Inland Empire Baptist Association in Riverside has come alongside Feather River with financial support and encouragement, said Deryl Lackey, Inland Empire DOM.

The association — with its 230 congregations and emphasis on assisting churches to fulfill the Great Commission — wanted to be involved in ministries outside its area, he noted.

“Our association admires the work J and his wife are doing in Feather River,” Lackey continued. “It’s amazing to us how much they accomplish with limited resources.”


Feather River’s DOM started his association service in 2007 as director of missions for Shasta Baptist Association.
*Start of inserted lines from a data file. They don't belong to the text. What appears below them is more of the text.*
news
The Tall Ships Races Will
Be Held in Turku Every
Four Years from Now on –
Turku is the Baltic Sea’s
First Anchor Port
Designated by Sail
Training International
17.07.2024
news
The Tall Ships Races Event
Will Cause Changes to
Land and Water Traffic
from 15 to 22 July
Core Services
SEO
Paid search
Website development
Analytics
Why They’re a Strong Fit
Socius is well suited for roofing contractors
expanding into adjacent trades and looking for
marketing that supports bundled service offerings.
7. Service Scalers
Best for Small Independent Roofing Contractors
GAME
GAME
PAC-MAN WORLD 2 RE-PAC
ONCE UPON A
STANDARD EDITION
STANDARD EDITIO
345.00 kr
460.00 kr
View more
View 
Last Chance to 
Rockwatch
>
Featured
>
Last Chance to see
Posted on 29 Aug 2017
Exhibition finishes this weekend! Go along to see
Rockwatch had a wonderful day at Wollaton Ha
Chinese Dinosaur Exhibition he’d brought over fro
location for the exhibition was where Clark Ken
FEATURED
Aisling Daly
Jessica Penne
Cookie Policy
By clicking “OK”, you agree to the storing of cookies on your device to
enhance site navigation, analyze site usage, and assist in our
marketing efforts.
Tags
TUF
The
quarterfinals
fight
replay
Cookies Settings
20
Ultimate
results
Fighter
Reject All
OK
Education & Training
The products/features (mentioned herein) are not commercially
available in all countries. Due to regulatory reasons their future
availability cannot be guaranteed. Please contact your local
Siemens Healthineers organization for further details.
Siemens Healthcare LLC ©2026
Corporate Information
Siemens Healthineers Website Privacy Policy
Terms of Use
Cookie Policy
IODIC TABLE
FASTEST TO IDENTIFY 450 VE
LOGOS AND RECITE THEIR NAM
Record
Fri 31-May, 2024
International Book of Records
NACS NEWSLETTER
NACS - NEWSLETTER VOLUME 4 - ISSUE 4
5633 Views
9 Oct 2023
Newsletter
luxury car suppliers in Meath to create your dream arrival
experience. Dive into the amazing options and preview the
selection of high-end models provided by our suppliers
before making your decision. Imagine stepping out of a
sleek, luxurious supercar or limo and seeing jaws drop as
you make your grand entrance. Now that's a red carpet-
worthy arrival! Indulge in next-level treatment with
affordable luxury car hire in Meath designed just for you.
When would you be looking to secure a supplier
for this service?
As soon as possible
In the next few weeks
Ballard added Feather River to his assignment in 2009.

As of 2011, when the North American Mission Board stopped funding associations and started funding church planting, Ballard moved from Shasta, trimmed down to a one-third position in Feather River, and later started Faith Ministry in Reno, where previously he had been a pastor.

“Feather River churches relate to the airport and hospital in Reno, so it’s a close fit,” Ballard said. “I blur the lines, really, between church and association; it’s all Kingdom.

“We’ve positioned Faith Ministry to be a ‘missional church’ to Feather River Association,” Ballard continued. “We send teams for training, event evangelism and summer missionaries.”

The association also now is equipped with a trailer fitted out for Disaster Relief mud-out ministry.

Seven from the church and association went to Houston in January to assist in hurricane recovery.

“We work together,” Ballard said. “We cooperate. That’s the Southern Baptist way.”